[[ DATA EXCERPTS, beginning ]]
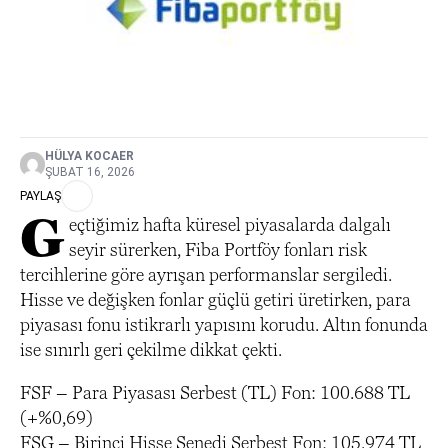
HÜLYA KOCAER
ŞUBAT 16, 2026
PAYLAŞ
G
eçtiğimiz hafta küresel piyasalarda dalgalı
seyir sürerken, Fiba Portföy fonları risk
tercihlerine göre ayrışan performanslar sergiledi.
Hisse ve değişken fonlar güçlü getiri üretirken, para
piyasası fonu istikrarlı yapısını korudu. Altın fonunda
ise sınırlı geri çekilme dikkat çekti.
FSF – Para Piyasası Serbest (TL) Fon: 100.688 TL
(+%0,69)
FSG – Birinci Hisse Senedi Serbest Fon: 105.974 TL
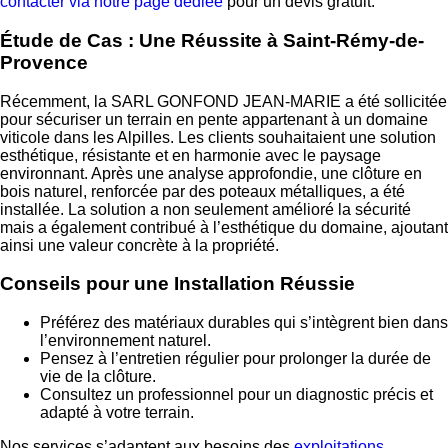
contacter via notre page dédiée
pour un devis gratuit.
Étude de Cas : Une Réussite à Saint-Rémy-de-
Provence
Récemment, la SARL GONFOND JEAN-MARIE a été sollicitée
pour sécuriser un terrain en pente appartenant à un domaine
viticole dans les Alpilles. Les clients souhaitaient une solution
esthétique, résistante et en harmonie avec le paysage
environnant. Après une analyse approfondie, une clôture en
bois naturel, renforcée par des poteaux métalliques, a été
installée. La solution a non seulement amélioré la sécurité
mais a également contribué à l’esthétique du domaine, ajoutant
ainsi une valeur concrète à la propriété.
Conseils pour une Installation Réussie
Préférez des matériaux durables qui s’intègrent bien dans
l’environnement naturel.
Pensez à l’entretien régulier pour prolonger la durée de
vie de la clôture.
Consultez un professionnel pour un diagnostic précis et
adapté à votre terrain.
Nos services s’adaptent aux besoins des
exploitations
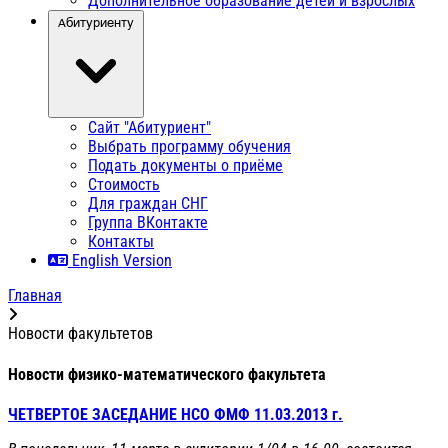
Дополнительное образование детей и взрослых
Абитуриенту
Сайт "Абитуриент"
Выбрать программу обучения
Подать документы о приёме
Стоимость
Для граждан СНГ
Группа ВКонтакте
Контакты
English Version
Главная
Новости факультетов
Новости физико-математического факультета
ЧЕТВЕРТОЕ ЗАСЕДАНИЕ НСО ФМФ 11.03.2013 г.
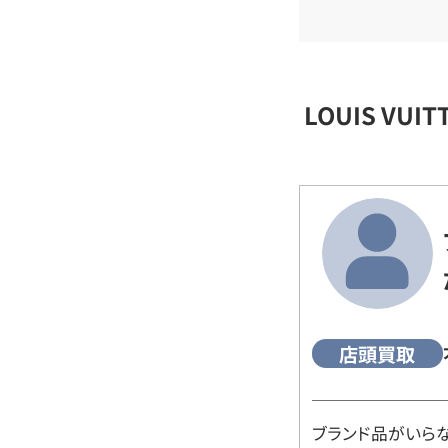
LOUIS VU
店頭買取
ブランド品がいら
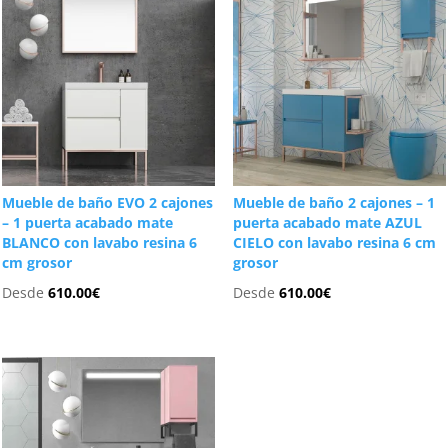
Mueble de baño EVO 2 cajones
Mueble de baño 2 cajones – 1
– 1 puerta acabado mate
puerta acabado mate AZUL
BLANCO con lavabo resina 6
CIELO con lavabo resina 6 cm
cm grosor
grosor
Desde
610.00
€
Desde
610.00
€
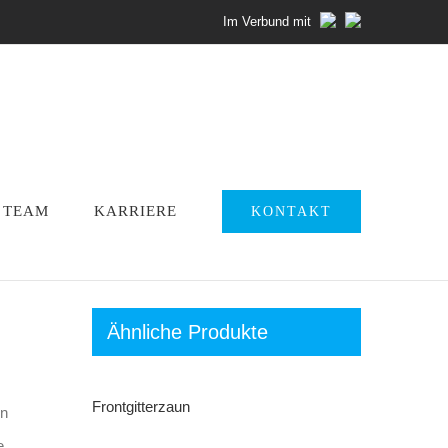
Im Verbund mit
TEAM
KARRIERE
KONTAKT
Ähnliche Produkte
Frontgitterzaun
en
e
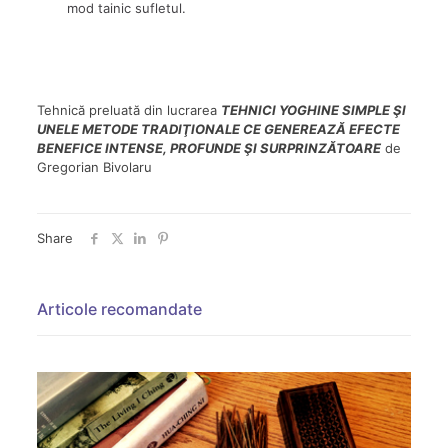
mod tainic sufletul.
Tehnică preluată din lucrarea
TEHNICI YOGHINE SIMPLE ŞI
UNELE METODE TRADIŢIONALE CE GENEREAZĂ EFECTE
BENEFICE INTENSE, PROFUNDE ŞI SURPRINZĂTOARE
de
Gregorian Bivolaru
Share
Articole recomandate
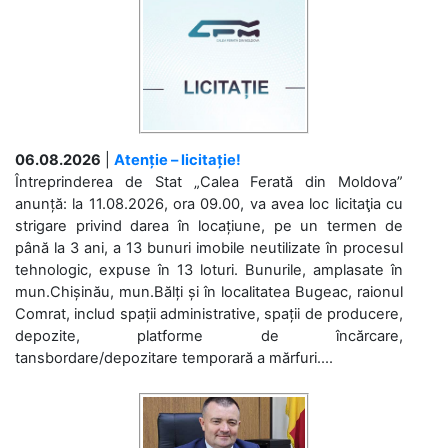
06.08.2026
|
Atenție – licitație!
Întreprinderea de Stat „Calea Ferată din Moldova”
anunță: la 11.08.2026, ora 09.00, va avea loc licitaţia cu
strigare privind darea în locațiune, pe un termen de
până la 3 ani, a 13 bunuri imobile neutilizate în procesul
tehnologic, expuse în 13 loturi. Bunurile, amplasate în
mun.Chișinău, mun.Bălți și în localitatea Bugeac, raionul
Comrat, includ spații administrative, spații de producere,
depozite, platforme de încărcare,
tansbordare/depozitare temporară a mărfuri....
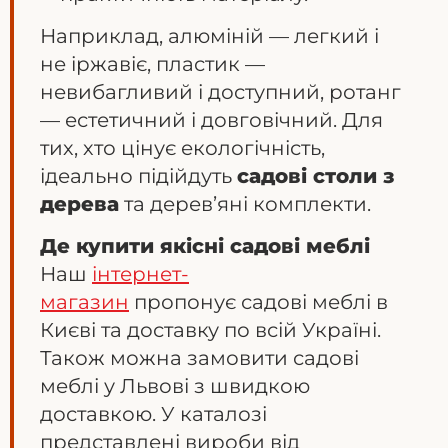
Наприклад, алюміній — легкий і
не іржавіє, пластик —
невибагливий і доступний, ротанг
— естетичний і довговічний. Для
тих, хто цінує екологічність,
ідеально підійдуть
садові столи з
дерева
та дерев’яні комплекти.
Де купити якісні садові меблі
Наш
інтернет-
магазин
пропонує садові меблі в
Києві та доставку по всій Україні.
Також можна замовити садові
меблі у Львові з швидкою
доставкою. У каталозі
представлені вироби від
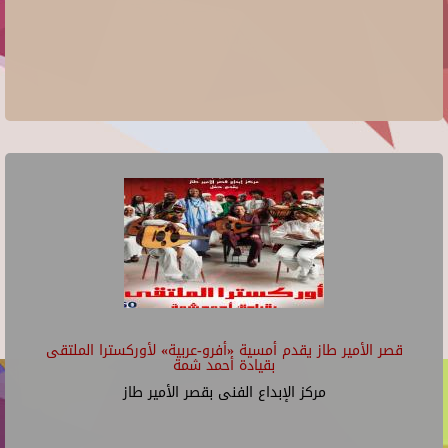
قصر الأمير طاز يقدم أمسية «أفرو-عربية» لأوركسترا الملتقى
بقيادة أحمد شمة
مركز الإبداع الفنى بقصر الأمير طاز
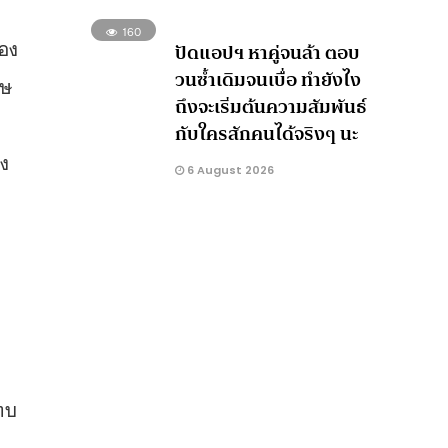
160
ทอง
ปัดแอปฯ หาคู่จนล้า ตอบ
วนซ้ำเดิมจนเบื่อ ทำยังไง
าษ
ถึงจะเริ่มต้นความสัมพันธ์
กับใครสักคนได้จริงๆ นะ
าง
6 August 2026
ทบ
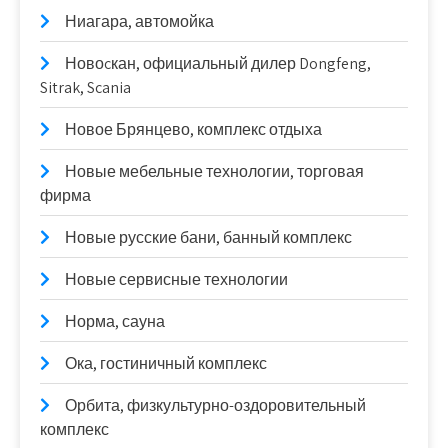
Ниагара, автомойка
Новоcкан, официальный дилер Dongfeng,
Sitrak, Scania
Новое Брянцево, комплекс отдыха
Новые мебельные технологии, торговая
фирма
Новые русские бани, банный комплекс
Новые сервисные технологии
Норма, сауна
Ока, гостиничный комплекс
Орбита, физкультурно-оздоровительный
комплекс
[[ DATA EXCERPTS, end ]]
## DIRECTIONS
Ending at the line with "installée. La solution", reproduce exactly the lines that begin at the top of the data, and include no pictures.

## ANSWER FOR THE TASK
HÜLYA KOCAER
ŞUBAT 16, 2026
PAYLAŞ
G
eçtiğimiz hafta küresel piyasalarda dalgalı
seyir sürerken, Fiba Portföy fonları risk
tercihlerine göre ayrışan performanslar sergiledi.
Hisse ve değişken fonlar güçlü getiri üretirken, para
piyasası fonu istikrarlı yapısını korudu. Altın fonunda
ise sınırlı geri çekilme dikkat çekti.
FSF – Para Piyasası Serbest (TL) Fon: 100.688 TL
(+%0,69)
FSG – Birinci Hisse Senedi Serbest Fon: 105.974 TL
contacter via notre page dédiée
pour un devis gratuit.
Étude de Cas : Une Réussite à Saint-Rémy-de-
Provence
Récemment, la SARL GONFOND JEAN-MARIE a été sollicitée
pour sécuriser un terrain en pente appartenant à un domaine
viticole dans les Alpilles. Les clients souhaitaient une solution
esthétique, résistante et en harmonie avec le paysage
environnant. Après une analyse approfondie, une clôture en
bois naturel, renforcée par des poteaux métalliques, a été
installée. La solution a non seulement amélioré la sécurité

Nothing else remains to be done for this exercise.